Paris, 1765: A man by the name of Boulanger—first name unknown—dreamt of turning his passion for food into a career. The only problem was that he couldn't afford the steep dues of the Parisian culinary guilds, which strictly regulated everything from baking to roasting to wine-making. His solution? Open a shop for something beyond the realm of guilds: soup-making. And so, the first restaurant was born. The word "restaurant" even pays homage to his quaint shop near the Louvre. Above it, a sign read "Boulanger débite des restaurants divins," or "Boulanger sells restoratives fit for the gods," advertising his heavenly, restorative soups.

Or so goes the story in Larousse Gastronomique, the seminal culinary encyclopedia. The backstory is still hotly contested, but the place of soups in culinary traditions is not. In fact, archaeologists have found evidence of our ancient ancestors making soup over 20,000 years ago. Fast forward a couple hundred centuries, and The Frugal Housewife, the second cookbook to be published in the United States, dedicated an entire chapter dedicated to the delicacy.

Soups are easily my favorite food group, and now that we've (finally) torn off the September page of the calendar, the time is upon us. As a soup-er fan, I order, cook and consume them throughout even the most blistering heat, but they just taste better in sweater weather. Luckily, there are plenty of places to get souped up in Santa Fe, including your own home. Here are some of my favorites around town, as well as an easy recipe to try at home if it's too cozy to leave.

If you need to escape autumn's chill but can't swing a trip down Mexico way, head to Adelita's Mexican Restaurant (3136 Cerillos Road, 474-4897) for their caldo de camarón, or shrimp soup. Served steaming-hot, this tomato-garlic soup full of well-sized shrimp—my "small" order ($11.95) had over a dozen—will chase away the cold and get you in that Yucatán frame of mind. The huge $5 margaritas don't hurt, either.

Soups are integral to diets around the world, which was the inspiration behind the Vinaigrette (709 Don Cubero Alley, 820-9205) "Around the World in 40 Soups" promotion ($4-$7). Between now and April, Chef Erin Wade features soups representing different cultural backgrounds and flavor palates. October's calendar alone ranges from Philadelphia pepper pot to Thai pumpkin laksa. Keep in mind: This is the woman responsible for the pho-sole ($7.75) at Modern General (637 Cerrillos Road, 930-5642), so we're in good hands.
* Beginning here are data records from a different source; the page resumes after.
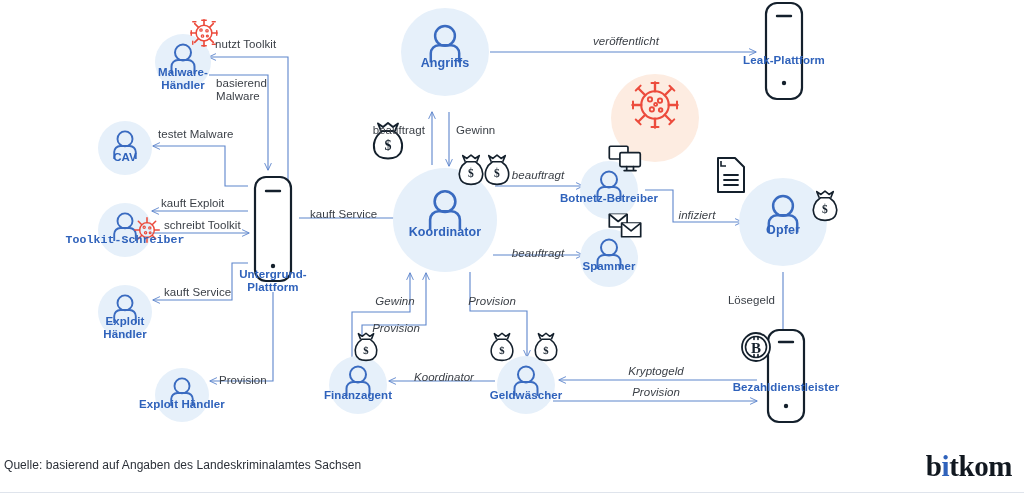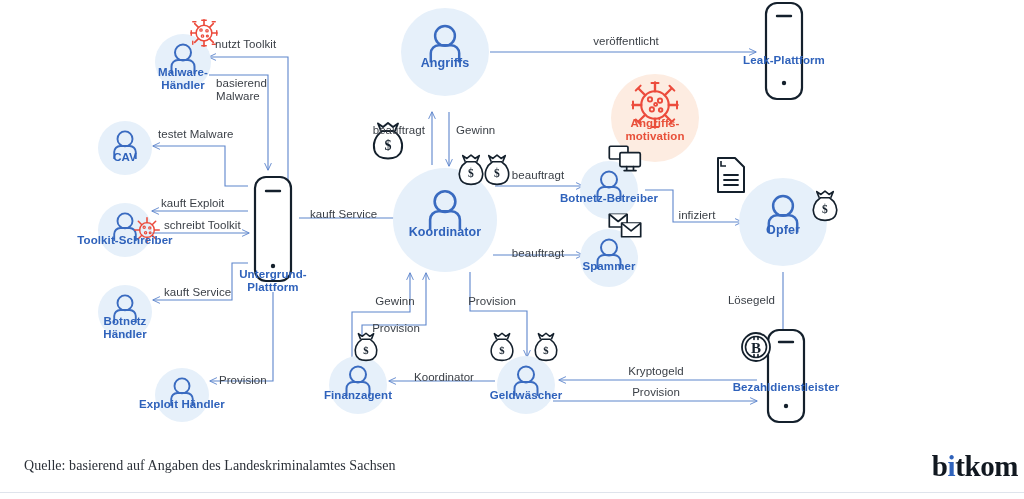--- a/index.html
+++ b/index.html
@@ -26,7 +26,7 @@
     position:absolute;color:#3a3f46;font-size:11.5px;line-height:13px;
     white-space:pre-line;letter-spacing:.05px;
   }
-  .elabel.c{transform:translateX(-50%);text-align:left;}
+  .elabel.c{transform:translateX(-50%);text-align:left;font-style:italic;}
   .elabel.r{transform:translateX(-100%);text-align:right;}
   
   #source{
And what's a list of soups in New Mexico without mention of green chile stew? Palacio Café (209 E Palace Ave., 989-3505) offers up one of the best in town for $5 per cup or $7 per bowl. Made in-house everyday by the owners, Damian and Maria Muñoz, this beef-based stew hits all the right notes: spicy, savory, scrumptious. It's a popular lunch spot tight on square footage, so if it's too crowded, give their other location Palacio Café II (227 Don Gaspar Ave., 820-7888) a shot for some wiggle room. The patio is perfect for sunny autumn afternoons.

As the temperature drops and the days shorten, it's sometimes a struggle for me to rally the desire to eat out. One of the great things about soup, though, is how easy it can be to make something super tasty. Growing up, my mom would throw this one together after work. It takes under half an hour from fridge to bowl, and it's a breeze to modify to suit various diets.

Tortellini Soup

Serves: 4


  • 1 tablespoon olive oil
  • 1 tablespoon garlic, finely chopped (2-3 cloves)
  • One 28-ounce can stewed tomatoes
  • Two 14.5-ounce cans chicken broth
  • 10 ounces fresh cheese tortellini (I use Buitoni, but any brand will do; in the refrigerated dairy section)
  • 5 ounces fresh spinach


  • In a large soup pot, heat oil over medium heat.
  • Add garlic and sauté until tender.
  • Add tomatoes and chicken broth. Bring to a simmer.
  • Let simmer 15 minutes.
  • Add tortellini and cover then simmer until al dente, about 6-8 minutes. Stir occasionally to keep the tortellini from sticking.
  • Stir in spinach until wilted.

Garnish with parmesan or shredded mozzarella cheese if you wish. As mentioned, it's easy to adapt to fit your needs—substitute the tortellini with cooked chicken (I usually use a store-bought rotisserie chicken for ease), and it's both low-carb and gluten-free. Score one for you.